Se o espanhol, interpretado por um alemão, é a cólera, a ira, dos deuses, o resultado só pode ser, mesmo, o apocalipse, do americano, inspirado no personagem belga [criado por Conrad, polonês de uma região influenciada por ucranianos, que fugiu do país com a invasão dos russos e vai morar na Inglaterra, onde escreve suas obras, depois de ser marinheiro pelo mundo]. Os deuses, na África, no Vietnã ou na Amazônia, se revoltam quando não têm suas vaidades bem alimentadas.

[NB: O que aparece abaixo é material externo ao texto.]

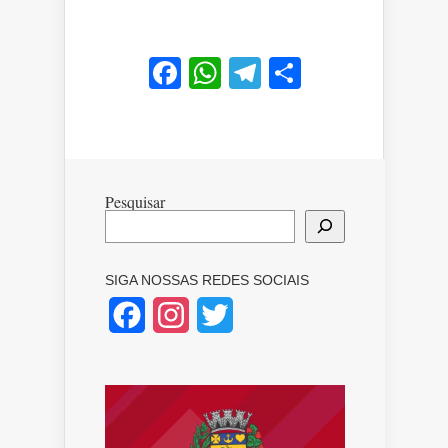
Facebook
WhatsApp
Telegram
Share
Pesquisar
SIGA NOSSAS REDES SOCIAIS
Facebook
Instagram
Twitter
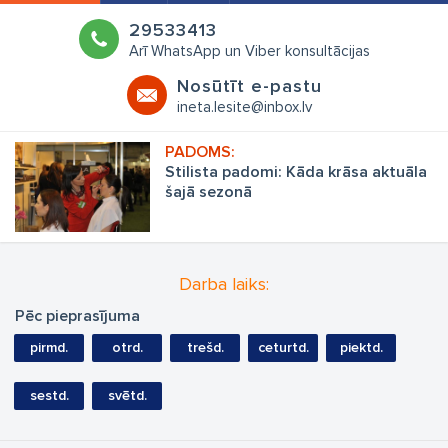
29533413
Arī WhatsApp un Viber konsultācijas
Nosūtīt e-pastu
ineta.lesite@inbox.lv
Stilista padomi: Kāda krāsa aktuāla
šajā sezonā
Darba laiks:
Pēc pieprasījuma
pirmd.
otrd.
trešd.
ceturtd.
piektd.
sestd.
svētd.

Kutz perde a razão, da maneira mais racional possível, quando percebe que o deus por quem ele lutava - no livro, a civilização ocidental, no filme, a sociedade liberal - não o escuta mais. Sua utopia perde o sentido. Sua crença se mostra insuficiente para mantê-lo "são", para os padrões dessa mesma civilização ocidental, dessa mesma sociedade liberal. Cabe agora aos deuses expurgá-lo.

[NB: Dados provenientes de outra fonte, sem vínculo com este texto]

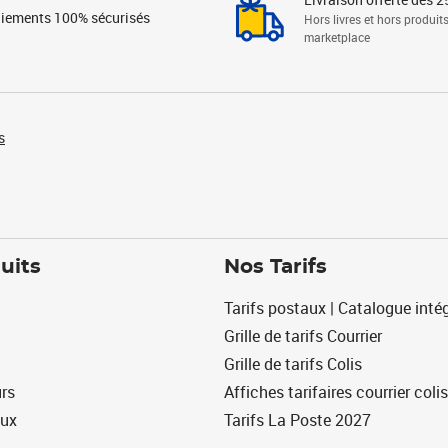
iements 100% sécurisés
Hors livres et hors produit
marketplace
s
uits
Nos Tarifs
Tarifs postaux | Catalogue intég
Grille de tarifs Courrier
Grille de tarifs Colis
urs
Affiches tarifaires courrier colis
eux
Tarifs La Poste 2027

Aguirre ainda não perdeu a razão até o fim do filme. Ou, na verdade, nunca a teve, mas sua irracionalidade é usada a favor da sociedade: eles procuram Eldorado, o lugar onde há ouro abundante. E para enfrentar a luxuriosa floresta, deve-se ser, no mínimo, um pouco louco e muito corajoso. Aguirre, porém, não quer exatamente o ouro. Ele almeja a fama, ser reconhecido como um dos conquistadores, como Córtes, o espanhol que subjugou o México. Ele inveja o México. Seu deus é a eternidade, o que lhe move é não morrer quando fechar os olhos pela última vez, mas ficar marcado na memória das pessoas. E quando se tem esse tipo de deus, é-se capaz de produzir loucuras que não se sabia capaz. Mas, dentro da floresta, sua vida não está mais apenas em suas mãos. É ainda mais arriscado viver em um terreno totalmente desconhecido.
Pode-se, cansado e desesperançoso, desistir e se assentar, como Kurtz, à espera que a vida se acabe, de uma ou outra maneira. Ou pode-se continuar, "louco", descendo o rio, até o oceano, um oceano qualquer, até que a vida se acabe - de uma maneira ou de outra. Porque como Willard diz logo no início de "Apocalipse now", ele queria uma missão na vida - um deus - como todo mundo. E eles apenas lhe deram uma.